The Rhône Valley is very strongly associated with vineyards, gastronomy and notions of terroir. Following the river’s course using the ViaRhôna cycle route enables you to explore many appellations, reputed either for their wines, their fruit or for other agricultural produce. On top of that there are further specialities and crafts to discover, plus world-renowned chefs with restaurants to tempt you – the fine dining options are numerous. Read on to find out more.

Terroir flavours - Gourmet selection:

Gâteau de Saint-Genix

This brioche (or sweet bread) is filled with pink crunchy pralines (pieces of sugar-coated almonds). A culinary tradition that has made the name of Saint-Genix-sur-Guiers, it’s been produced to a well-guarded secret recipe for over 200 years. Its origins are associated with Saint Agatha, a 3rd century Sicilian martyr; after the Duchy of Savoie (in which Saint-Genix-sur-Guiers traditionally lay) acquired control of Sicily in 1713, the legend of St Agatha was lovingly adopted in these parts. On the saint’s day, on 5 February, the tradition then arose of creating special cakes in her honour.

www.valguiers.com
 

Rhône Valley fruit

From north to south, the Rhône Valley is packed with varied fruit orchards. In Savoie, the apples and pears have been awarded IGP (Indication géographique protégée, similar to an AOC) status. South of Lyon, apricots, peaches and nectarines abound. In the Pilat Range just below Lyon, apples are the speciality. In addition, cherries, raspberries and blueberries are plentiful in many parts. In season, enjoy tasting these wonderfully diverse fruits as you go along the ViaRhôna route. You can buy them at many local producers, or in markets. Delicious fruit juices and fruit jams are also produced locally.

 

Grenoble walnuts (from the département, or county, of Isère)

Grenoble walnuts were awarded Appellation d’Origine Contrôlée status as far back as 1938. Harvested in September, three varieties benefit from the AOC Noix de Grenoble coverage – Franquette, Maillette and Parisienne. They can be tasted fresh, dried, in walnut wine, powdered, or then in other forms you can use in cooking. They are very good for your health. At Vinay, in the midst of the walnut groves of the beautiful Sud Grésivaudan area, you can visit Le Grand Séchoir, an historic farm with its walnut drying barn now turned into a museum dedicated to Grenoble walnuts.
Le Grand Séchoir at Vinay - Maison du pays de la Noix

www.legrandsechoir.fr

 

Chocolate

Famous chocolate makers along the Rhône Valley include: Weiss in Saint-Etienne; Voisin, Bernachon and Sève in Lyon; Bonnat in Voiron; and Le Paradis du Chocolat at La Côte Saint-André. Many of these regional chocolatiers have in fact gained an international reputation thanks to their skills. Perhaps the most famous producer of all is Valrhona, to be found along ViaRhôna at Tain-l’Hermitage. It has opened a dedicated visitor centre, La Cité du Chocolat, with tours involving a multisensory appreciation of chocolate, alongside a spacious shop offering a wide variety of chocolate products as well as free tastings. There are also courses in chocolate preparation and pâtisserie avaliable at Valrhona.

www.citeduchocolat.com 

 

Pogne de Romans (Drôme)

(Prompt 1)
Answer these questions from the Rhône Valley food guide:
(a) In what year did Grenoble walnuts receive Appellation d'Origine Contrôlée status?
(b) On what date is Saint Agatha's day?
(c) In which town along ViaRhôna is Valrhona located?
(Prompt 2)
Name every chocolate maker mentioned in the Rhône Valley food guide.
(Prompt 3)
Continue the Rhône Valley food guide by writing the section that follows its final heading.
The listing that comes next is separate material and has no connection to the Rhône Valley food guide.

(Stored items)
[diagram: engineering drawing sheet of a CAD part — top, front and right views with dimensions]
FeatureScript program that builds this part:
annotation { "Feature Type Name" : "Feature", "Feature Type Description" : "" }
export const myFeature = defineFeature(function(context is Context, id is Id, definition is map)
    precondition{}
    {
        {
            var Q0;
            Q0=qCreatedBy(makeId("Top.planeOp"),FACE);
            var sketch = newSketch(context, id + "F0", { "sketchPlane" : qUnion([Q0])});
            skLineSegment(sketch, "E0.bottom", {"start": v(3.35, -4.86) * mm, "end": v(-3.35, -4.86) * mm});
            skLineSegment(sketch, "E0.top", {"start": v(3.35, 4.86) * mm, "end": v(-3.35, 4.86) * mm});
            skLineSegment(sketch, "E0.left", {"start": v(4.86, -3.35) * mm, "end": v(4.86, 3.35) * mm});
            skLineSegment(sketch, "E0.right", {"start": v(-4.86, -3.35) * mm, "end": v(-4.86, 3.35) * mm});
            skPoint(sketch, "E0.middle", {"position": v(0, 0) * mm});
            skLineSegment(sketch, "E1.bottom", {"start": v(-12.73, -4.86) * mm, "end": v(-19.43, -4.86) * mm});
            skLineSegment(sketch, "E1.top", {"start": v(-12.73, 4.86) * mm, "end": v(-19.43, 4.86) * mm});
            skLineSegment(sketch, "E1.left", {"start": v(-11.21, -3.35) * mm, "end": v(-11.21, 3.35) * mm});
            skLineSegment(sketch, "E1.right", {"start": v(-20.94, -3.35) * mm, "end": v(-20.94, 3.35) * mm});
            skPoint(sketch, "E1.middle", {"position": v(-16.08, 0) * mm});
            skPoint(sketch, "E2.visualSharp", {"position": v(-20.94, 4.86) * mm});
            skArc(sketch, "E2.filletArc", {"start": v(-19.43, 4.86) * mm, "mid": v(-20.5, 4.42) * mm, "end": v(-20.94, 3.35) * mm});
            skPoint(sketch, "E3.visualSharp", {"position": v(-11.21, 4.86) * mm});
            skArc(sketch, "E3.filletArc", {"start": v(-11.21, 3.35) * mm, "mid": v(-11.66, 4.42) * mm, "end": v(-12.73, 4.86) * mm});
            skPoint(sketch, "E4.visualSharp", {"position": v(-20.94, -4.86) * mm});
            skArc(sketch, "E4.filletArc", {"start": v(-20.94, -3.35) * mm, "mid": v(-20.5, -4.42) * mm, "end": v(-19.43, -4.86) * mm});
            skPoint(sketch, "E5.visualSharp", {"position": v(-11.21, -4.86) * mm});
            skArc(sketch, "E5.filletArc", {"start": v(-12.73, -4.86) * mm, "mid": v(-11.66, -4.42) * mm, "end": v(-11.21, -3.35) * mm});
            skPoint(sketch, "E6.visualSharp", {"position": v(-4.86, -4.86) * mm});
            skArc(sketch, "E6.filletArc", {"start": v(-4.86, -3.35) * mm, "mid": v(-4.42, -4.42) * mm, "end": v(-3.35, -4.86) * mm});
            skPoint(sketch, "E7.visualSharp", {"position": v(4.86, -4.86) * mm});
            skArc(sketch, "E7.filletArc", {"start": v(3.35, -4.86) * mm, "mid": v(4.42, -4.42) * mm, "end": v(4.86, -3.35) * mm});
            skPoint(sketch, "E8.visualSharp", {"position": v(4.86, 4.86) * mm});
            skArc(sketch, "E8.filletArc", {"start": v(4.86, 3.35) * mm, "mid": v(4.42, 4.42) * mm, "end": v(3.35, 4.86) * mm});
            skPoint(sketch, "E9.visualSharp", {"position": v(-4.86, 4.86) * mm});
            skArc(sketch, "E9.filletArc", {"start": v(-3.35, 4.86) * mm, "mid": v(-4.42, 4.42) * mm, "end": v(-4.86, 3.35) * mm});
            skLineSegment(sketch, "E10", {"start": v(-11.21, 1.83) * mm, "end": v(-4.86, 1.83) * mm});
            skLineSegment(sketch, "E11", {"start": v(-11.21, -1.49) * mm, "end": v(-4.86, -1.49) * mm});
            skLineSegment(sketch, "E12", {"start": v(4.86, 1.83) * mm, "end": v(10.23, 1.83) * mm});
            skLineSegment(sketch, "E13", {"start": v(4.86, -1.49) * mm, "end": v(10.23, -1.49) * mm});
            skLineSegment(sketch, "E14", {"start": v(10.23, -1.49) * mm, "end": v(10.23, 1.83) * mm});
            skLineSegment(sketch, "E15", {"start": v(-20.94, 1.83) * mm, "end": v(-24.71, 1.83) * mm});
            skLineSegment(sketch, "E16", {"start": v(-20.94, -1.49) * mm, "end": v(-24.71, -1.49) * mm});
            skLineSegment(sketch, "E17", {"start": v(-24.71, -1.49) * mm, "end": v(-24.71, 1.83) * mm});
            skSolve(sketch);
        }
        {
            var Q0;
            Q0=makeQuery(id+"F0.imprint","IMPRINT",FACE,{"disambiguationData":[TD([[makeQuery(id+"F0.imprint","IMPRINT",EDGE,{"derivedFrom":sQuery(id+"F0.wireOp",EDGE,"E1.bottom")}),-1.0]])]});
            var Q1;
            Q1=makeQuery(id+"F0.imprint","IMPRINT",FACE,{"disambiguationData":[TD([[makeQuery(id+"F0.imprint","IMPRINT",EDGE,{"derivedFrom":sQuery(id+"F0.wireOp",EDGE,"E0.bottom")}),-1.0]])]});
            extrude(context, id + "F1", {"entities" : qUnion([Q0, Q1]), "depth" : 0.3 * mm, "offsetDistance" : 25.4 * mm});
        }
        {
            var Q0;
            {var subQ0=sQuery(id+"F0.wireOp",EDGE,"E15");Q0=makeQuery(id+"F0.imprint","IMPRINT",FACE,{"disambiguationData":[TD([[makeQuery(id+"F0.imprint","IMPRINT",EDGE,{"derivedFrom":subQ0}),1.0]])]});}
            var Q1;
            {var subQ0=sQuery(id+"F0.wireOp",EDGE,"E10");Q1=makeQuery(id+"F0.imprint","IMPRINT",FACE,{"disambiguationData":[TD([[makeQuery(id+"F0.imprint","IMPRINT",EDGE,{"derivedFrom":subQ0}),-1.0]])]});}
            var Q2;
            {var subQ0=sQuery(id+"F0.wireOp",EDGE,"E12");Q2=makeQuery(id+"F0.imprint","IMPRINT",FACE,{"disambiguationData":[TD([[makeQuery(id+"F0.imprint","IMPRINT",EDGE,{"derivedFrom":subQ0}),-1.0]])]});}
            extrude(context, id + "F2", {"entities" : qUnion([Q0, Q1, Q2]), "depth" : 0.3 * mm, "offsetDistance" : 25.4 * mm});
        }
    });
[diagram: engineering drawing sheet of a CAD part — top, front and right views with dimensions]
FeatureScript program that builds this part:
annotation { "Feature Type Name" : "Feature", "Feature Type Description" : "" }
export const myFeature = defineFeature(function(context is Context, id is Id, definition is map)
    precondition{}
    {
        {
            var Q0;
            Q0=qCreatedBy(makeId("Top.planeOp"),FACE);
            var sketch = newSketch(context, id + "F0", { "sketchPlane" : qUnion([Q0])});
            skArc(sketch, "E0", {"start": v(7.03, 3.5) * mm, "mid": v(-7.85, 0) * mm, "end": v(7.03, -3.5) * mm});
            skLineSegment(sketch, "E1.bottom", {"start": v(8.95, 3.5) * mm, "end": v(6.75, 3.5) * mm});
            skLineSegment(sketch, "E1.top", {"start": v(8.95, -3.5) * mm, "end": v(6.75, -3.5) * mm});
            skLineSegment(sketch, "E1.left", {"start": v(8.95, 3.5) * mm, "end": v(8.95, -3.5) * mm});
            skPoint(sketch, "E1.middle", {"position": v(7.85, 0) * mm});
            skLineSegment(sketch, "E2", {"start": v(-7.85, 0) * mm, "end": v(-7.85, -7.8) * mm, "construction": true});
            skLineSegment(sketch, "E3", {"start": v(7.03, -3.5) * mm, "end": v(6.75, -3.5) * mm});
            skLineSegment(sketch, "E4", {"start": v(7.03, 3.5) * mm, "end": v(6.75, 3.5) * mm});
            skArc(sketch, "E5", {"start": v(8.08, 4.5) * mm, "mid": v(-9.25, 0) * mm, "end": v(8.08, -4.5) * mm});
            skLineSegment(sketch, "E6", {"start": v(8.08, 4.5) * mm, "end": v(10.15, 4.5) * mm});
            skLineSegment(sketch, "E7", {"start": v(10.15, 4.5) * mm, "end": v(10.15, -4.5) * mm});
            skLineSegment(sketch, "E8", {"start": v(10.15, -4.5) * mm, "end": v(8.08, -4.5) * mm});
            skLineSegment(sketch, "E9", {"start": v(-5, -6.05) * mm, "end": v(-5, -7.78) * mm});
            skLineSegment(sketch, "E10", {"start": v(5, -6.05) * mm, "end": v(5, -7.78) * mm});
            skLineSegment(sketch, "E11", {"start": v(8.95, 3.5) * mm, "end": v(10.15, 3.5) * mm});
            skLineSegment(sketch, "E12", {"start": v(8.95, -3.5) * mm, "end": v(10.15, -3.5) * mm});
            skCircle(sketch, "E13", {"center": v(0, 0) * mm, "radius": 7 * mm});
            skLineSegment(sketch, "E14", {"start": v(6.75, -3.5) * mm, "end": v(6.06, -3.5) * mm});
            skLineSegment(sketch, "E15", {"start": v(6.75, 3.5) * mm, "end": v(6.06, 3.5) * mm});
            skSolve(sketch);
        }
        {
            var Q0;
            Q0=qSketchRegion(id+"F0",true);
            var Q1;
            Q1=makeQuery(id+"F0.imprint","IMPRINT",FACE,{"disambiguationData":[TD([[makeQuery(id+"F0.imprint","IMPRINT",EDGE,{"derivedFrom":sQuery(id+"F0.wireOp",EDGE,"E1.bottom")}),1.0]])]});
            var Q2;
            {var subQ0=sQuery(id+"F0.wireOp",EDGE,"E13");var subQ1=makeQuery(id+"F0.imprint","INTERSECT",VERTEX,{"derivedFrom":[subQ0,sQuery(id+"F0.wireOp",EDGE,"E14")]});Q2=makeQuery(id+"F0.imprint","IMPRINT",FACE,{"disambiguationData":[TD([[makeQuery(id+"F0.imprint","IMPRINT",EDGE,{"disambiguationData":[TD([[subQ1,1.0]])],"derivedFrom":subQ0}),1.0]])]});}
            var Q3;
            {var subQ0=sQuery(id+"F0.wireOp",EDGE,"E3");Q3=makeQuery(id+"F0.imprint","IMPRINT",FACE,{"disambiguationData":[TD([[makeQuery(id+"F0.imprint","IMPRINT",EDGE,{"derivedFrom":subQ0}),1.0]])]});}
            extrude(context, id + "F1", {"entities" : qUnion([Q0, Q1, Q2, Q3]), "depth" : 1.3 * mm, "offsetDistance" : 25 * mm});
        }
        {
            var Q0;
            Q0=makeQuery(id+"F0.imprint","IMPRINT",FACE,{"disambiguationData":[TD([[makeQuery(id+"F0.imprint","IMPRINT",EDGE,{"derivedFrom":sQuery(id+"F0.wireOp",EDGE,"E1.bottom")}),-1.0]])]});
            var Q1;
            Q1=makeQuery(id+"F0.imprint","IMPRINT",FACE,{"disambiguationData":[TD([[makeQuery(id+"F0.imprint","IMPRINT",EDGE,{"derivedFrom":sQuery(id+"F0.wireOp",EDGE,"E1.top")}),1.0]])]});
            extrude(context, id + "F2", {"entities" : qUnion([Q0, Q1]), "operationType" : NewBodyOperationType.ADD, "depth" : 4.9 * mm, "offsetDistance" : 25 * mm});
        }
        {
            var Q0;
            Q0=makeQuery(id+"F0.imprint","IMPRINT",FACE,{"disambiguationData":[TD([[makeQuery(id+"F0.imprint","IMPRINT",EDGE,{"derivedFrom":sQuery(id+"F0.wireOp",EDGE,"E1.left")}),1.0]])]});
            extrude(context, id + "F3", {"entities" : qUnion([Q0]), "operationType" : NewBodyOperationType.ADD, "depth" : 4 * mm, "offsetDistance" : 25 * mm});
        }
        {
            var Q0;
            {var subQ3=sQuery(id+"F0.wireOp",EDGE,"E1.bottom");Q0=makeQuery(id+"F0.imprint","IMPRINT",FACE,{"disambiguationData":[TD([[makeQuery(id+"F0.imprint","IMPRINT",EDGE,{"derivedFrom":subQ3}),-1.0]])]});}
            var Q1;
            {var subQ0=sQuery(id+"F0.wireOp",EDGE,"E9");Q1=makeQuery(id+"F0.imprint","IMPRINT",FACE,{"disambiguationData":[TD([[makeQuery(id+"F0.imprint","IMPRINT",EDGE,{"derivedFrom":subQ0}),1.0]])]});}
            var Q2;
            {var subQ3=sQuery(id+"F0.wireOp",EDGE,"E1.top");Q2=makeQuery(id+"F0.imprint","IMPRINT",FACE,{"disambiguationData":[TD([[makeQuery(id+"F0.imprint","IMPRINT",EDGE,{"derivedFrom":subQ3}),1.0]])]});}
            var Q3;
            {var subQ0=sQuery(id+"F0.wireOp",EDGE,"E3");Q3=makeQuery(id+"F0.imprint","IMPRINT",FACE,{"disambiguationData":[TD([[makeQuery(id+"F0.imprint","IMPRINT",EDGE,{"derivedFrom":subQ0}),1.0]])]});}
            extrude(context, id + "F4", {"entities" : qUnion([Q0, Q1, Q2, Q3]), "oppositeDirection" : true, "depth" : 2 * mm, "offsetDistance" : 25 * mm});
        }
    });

(Task answer 1)
(a) 1938
(b) 5 February
(c) Tain-l'Hermitage

(Task answer 2)
Weiss, Voisin, Bernachon, Sève, Bonnat, Le Paradis du Chocolat, Valrhona

(Task answer 3)
The word ‘pogne’ indicates a kind of confection based on a yeast-based dough. It entered the dialect of Romans-sur-Isère long ago. The local pogne can be traced back to the Middle Ages. It seems to have appeared from as early as 1339, at least. Made only for Easter time originally, it was quite different from today’s pogne, which is a lovely brioche in the shape of a crown, its golden crust flavoured with orange blossom. This pogne is one of Romans’s most reputed products, still made by craft bakers striving to maintain the quality of the tradition.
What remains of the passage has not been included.